== Exercise input
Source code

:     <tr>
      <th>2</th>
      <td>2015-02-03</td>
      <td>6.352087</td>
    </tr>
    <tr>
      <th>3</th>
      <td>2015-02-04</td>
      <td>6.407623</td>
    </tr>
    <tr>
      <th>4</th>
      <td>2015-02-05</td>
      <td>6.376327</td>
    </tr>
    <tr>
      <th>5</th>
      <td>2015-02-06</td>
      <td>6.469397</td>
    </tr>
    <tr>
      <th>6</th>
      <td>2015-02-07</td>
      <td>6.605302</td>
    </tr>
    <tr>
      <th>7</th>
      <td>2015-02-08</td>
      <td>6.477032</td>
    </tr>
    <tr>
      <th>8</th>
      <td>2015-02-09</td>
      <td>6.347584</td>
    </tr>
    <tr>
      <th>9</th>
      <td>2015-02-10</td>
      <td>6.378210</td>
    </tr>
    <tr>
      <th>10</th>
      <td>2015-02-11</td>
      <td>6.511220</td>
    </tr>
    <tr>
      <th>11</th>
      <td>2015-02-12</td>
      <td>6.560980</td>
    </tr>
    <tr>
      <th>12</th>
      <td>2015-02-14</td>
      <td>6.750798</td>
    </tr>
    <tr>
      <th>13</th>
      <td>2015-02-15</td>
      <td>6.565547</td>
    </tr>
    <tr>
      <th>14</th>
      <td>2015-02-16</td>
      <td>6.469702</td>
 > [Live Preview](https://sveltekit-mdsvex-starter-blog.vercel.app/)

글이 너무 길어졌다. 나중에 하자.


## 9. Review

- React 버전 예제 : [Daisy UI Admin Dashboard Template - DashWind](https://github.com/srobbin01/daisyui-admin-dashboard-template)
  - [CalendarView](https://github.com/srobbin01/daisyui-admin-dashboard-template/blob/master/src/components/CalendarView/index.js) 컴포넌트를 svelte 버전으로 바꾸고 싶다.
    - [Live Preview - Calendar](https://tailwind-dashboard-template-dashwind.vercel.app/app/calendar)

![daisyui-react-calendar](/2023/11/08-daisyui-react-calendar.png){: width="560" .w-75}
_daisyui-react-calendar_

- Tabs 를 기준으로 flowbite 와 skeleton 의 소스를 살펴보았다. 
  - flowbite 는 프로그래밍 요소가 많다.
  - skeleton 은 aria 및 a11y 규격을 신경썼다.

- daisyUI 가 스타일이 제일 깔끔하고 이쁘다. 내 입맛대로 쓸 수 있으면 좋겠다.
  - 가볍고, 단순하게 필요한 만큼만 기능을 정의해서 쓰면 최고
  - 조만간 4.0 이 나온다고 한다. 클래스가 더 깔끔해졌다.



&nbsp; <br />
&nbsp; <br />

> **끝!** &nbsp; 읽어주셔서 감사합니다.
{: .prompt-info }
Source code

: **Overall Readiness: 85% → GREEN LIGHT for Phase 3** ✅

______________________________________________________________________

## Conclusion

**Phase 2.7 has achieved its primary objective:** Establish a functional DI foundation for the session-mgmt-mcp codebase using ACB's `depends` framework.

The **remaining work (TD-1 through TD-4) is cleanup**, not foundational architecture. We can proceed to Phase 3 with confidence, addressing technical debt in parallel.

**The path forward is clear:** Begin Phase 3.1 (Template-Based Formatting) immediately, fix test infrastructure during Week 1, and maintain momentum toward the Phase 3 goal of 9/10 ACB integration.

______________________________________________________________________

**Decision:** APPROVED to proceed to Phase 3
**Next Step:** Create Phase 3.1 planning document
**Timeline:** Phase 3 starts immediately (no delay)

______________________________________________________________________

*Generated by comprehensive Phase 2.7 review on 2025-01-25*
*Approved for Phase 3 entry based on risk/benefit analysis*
====
- _To-do item_
For the listing above, identify each line bearing "vercel".

- _Output of the task_
 > [Live Preview](https://sveltekit-mdsvex-starter-blog.vercel.app/)
    - [Live Preview - Calendar](https://tailwind-dashboard-template-dashwind.vercel.app/app/calendar)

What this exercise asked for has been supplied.